DESCRIPTION OF THE TASK:
In the data below, which lines hold "linejoin"? Copy every one.

TASK INPUT:
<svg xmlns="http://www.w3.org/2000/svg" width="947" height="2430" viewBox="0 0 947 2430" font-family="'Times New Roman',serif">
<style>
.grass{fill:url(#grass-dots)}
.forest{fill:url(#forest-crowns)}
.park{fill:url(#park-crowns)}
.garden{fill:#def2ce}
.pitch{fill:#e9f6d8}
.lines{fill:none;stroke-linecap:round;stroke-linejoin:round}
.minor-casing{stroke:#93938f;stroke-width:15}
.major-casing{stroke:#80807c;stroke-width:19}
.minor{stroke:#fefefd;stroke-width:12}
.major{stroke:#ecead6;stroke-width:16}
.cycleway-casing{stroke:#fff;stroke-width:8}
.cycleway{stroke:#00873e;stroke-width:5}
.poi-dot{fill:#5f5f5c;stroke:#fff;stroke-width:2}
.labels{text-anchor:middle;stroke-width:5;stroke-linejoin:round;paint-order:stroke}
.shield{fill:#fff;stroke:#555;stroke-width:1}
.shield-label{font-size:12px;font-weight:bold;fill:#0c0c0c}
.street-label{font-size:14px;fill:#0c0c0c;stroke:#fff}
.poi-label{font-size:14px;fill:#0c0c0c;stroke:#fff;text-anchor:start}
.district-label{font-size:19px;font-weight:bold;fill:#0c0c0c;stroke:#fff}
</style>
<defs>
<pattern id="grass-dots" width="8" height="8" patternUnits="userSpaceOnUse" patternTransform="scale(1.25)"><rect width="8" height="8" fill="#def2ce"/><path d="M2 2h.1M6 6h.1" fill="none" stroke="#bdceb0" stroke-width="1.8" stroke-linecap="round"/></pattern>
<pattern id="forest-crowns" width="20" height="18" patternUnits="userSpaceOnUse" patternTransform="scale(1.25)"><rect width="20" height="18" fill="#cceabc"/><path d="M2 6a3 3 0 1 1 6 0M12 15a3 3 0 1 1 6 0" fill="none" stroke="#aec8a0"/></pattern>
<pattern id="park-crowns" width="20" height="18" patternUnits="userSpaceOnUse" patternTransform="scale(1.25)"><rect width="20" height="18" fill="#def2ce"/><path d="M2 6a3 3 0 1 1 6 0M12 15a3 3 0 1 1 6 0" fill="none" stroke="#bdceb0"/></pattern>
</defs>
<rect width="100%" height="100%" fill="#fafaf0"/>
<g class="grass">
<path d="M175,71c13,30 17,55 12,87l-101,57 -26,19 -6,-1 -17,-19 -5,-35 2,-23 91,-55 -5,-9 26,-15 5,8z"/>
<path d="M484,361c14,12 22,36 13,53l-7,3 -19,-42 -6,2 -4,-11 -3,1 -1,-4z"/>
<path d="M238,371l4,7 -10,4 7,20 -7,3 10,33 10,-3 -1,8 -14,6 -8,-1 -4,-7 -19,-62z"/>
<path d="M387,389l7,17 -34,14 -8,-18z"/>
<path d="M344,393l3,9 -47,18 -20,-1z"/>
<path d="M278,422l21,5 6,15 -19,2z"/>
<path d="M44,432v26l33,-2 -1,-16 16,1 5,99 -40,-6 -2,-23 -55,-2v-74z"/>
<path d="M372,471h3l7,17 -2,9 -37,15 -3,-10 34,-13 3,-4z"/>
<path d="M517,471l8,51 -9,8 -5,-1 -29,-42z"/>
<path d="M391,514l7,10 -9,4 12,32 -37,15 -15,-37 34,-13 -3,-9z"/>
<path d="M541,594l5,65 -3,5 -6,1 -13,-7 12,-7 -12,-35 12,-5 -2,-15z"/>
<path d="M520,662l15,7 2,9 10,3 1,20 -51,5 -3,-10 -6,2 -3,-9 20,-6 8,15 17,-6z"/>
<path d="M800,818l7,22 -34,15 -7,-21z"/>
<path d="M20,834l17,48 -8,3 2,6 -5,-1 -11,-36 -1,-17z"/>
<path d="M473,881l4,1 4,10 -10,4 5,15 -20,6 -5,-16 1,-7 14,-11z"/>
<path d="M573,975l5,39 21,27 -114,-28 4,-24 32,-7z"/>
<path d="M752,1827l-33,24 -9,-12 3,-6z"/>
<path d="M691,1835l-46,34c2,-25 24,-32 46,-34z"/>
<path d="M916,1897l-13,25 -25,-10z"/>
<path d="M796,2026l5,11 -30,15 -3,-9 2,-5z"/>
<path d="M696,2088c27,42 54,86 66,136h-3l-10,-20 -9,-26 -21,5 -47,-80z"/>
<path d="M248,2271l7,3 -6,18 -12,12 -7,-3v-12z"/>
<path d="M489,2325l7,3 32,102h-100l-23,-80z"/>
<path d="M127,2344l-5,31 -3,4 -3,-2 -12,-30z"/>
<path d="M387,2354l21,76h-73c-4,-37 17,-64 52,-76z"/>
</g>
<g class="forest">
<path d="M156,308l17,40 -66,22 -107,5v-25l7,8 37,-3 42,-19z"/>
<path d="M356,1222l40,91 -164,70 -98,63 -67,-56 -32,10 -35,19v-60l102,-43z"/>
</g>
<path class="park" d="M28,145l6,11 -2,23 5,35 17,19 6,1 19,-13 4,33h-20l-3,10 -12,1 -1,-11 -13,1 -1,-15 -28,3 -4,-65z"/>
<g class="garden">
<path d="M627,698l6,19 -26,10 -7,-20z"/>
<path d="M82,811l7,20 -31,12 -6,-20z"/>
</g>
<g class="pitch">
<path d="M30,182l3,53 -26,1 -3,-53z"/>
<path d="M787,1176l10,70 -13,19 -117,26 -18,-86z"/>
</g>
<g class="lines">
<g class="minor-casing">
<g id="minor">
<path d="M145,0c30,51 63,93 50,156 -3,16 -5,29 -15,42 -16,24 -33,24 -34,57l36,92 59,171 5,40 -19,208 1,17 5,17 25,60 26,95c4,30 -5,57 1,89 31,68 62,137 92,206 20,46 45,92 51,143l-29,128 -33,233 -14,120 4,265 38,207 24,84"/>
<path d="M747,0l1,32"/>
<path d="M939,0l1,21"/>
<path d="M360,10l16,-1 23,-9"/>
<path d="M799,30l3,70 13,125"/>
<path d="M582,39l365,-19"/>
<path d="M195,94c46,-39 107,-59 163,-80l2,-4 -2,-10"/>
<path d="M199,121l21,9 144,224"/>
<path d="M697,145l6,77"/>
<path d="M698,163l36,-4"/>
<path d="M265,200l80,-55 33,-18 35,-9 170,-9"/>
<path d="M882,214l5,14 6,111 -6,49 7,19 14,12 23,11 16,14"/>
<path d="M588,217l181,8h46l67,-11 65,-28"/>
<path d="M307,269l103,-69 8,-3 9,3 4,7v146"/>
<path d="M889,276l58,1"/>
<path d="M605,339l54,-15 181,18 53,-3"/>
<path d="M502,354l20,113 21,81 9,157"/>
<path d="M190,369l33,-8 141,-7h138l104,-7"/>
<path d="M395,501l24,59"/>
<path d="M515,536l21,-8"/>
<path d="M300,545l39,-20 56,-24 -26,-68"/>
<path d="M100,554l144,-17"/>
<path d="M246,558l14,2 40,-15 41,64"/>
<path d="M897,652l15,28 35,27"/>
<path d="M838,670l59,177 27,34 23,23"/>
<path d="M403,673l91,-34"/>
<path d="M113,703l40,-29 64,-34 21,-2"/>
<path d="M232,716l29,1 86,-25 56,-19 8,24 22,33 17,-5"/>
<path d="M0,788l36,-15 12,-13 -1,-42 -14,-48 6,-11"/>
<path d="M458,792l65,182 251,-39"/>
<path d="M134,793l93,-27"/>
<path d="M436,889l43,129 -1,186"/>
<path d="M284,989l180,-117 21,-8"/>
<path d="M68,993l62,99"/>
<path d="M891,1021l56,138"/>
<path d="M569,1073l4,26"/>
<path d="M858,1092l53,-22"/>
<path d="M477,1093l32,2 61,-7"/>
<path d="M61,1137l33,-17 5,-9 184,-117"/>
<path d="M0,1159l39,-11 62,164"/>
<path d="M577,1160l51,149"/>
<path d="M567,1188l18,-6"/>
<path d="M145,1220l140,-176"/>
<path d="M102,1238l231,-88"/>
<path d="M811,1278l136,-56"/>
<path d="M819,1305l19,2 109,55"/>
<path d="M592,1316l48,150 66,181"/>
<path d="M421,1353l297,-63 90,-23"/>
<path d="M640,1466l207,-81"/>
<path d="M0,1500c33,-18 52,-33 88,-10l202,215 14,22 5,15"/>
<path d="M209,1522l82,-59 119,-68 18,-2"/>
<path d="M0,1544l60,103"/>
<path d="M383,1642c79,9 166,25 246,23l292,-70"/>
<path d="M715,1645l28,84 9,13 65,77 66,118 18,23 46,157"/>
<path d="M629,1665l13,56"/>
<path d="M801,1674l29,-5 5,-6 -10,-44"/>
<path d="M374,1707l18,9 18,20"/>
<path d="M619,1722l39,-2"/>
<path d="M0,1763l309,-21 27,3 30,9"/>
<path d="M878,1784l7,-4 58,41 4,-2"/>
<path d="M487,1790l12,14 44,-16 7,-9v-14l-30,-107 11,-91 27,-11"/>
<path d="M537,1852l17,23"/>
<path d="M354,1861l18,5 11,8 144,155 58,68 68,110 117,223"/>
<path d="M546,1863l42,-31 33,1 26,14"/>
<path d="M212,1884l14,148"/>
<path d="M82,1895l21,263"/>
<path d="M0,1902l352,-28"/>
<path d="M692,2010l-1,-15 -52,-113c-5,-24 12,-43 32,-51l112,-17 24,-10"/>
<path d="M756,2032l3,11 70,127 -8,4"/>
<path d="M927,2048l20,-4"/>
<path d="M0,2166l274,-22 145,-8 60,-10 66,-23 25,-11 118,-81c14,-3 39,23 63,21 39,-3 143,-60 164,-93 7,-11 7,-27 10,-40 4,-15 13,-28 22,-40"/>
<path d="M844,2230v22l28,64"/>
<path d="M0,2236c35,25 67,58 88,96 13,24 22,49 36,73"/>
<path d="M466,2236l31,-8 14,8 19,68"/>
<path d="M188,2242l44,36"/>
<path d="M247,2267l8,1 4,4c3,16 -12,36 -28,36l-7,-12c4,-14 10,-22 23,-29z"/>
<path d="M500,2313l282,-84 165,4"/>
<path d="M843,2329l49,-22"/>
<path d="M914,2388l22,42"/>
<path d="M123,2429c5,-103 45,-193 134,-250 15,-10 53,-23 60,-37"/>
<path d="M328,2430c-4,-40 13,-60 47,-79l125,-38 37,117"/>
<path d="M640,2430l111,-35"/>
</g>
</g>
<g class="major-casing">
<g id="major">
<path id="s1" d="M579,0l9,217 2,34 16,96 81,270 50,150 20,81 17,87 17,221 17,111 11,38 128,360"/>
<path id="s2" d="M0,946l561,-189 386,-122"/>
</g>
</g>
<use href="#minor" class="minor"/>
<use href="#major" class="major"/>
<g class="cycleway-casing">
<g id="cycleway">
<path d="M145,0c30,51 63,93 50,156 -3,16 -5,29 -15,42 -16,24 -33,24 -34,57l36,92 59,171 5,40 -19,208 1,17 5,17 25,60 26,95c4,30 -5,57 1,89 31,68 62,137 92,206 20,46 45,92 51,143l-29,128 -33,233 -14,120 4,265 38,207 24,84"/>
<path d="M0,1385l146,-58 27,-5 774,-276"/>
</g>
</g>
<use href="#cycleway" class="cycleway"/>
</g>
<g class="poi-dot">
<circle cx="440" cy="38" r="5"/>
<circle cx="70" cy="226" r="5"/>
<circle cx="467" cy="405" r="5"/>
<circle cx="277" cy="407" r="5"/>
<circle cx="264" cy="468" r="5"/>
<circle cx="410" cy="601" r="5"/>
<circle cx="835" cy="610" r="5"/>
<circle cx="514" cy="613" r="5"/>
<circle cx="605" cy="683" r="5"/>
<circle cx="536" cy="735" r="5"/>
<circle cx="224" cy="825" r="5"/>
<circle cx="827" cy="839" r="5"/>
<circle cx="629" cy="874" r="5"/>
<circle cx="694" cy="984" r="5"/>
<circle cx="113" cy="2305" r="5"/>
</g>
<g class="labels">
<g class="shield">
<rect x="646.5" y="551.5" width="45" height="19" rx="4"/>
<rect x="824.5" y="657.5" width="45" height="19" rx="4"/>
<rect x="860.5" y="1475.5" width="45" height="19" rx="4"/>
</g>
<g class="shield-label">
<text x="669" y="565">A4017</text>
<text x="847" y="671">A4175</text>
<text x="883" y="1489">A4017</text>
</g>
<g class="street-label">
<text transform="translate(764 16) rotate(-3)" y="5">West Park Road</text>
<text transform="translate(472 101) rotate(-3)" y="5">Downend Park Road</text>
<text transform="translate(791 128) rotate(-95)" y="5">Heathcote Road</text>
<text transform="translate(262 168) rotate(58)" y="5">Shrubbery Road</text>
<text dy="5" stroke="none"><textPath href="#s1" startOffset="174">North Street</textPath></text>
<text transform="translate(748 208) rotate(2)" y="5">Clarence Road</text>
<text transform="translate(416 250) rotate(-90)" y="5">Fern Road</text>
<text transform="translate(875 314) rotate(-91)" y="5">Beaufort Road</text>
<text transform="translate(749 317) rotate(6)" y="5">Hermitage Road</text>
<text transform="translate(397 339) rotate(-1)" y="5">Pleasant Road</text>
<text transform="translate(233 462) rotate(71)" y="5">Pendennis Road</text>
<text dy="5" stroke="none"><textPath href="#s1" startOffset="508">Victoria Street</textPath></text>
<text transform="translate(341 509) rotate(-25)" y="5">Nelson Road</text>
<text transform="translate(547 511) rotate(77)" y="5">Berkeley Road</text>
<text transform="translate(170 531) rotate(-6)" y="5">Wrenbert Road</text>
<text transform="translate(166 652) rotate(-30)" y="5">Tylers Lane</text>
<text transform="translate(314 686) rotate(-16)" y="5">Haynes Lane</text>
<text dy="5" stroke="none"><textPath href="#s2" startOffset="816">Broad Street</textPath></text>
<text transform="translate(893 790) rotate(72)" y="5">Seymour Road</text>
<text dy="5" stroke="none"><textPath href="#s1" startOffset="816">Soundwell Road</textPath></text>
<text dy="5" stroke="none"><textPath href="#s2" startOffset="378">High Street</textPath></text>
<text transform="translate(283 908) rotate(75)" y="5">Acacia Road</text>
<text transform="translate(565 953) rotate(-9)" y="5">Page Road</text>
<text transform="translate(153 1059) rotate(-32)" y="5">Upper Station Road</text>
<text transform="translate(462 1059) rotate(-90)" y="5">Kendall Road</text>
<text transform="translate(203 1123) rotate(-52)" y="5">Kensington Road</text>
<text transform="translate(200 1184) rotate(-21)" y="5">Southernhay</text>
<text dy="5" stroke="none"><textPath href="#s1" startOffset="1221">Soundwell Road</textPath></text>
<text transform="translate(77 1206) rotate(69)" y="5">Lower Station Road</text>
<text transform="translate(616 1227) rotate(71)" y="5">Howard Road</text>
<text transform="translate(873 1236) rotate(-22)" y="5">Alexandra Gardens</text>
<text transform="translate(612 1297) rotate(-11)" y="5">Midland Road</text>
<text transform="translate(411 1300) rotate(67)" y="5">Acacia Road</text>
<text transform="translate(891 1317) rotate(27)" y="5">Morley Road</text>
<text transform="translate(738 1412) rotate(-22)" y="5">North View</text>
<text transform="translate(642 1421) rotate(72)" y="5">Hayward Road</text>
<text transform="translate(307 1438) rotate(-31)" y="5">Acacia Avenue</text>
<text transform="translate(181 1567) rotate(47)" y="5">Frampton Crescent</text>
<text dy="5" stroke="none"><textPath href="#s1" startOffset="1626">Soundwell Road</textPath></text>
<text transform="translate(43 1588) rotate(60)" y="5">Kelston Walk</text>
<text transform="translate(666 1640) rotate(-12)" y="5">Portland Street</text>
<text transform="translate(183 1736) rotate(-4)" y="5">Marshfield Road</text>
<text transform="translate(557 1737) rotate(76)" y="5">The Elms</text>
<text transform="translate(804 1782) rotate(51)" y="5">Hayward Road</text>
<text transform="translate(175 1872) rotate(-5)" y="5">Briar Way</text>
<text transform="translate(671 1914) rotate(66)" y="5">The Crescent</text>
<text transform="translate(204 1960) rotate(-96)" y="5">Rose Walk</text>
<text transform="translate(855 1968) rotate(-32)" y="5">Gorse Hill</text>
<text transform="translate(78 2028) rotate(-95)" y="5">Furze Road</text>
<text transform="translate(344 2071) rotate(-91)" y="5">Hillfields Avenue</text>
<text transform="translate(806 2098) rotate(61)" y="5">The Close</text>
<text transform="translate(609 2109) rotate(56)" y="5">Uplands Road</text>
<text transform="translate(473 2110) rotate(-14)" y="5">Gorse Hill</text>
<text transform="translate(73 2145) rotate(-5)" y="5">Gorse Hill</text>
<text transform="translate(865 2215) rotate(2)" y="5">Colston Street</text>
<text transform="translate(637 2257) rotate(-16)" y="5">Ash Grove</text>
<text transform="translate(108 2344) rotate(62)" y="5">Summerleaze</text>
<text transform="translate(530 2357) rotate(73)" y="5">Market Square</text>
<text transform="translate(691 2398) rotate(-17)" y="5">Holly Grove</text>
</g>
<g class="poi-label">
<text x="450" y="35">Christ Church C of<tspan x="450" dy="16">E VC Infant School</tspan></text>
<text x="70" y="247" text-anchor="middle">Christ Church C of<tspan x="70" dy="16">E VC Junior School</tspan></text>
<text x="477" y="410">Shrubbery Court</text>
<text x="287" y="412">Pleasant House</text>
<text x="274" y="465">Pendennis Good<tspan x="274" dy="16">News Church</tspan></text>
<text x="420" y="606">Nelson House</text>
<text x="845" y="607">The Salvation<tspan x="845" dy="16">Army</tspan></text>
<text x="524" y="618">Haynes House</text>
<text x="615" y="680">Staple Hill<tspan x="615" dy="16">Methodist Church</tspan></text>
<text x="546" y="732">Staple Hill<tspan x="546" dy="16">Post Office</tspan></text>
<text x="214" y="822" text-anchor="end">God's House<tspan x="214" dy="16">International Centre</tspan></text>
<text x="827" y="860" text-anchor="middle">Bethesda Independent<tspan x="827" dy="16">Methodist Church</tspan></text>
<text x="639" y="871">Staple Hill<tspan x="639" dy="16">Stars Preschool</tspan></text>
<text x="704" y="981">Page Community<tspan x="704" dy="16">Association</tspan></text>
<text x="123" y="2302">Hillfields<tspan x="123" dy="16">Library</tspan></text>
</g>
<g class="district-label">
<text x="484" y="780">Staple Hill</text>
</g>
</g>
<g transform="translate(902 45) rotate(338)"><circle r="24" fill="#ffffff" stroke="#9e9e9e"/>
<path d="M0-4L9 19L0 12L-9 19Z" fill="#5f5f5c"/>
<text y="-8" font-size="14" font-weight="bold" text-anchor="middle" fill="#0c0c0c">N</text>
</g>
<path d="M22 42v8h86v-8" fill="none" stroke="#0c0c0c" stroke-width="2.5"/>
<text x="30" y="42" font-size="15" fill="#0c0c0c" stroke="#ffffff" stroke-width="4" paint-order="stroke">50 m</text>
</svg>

EXERCISE OUTPUT:
.lines{fill:none;stroke-linecap:round;stroke-linejoin:round}
.labels{text-anchor:middle;stroke-width:5;stroke-linejoin:round;paint-order:stroke}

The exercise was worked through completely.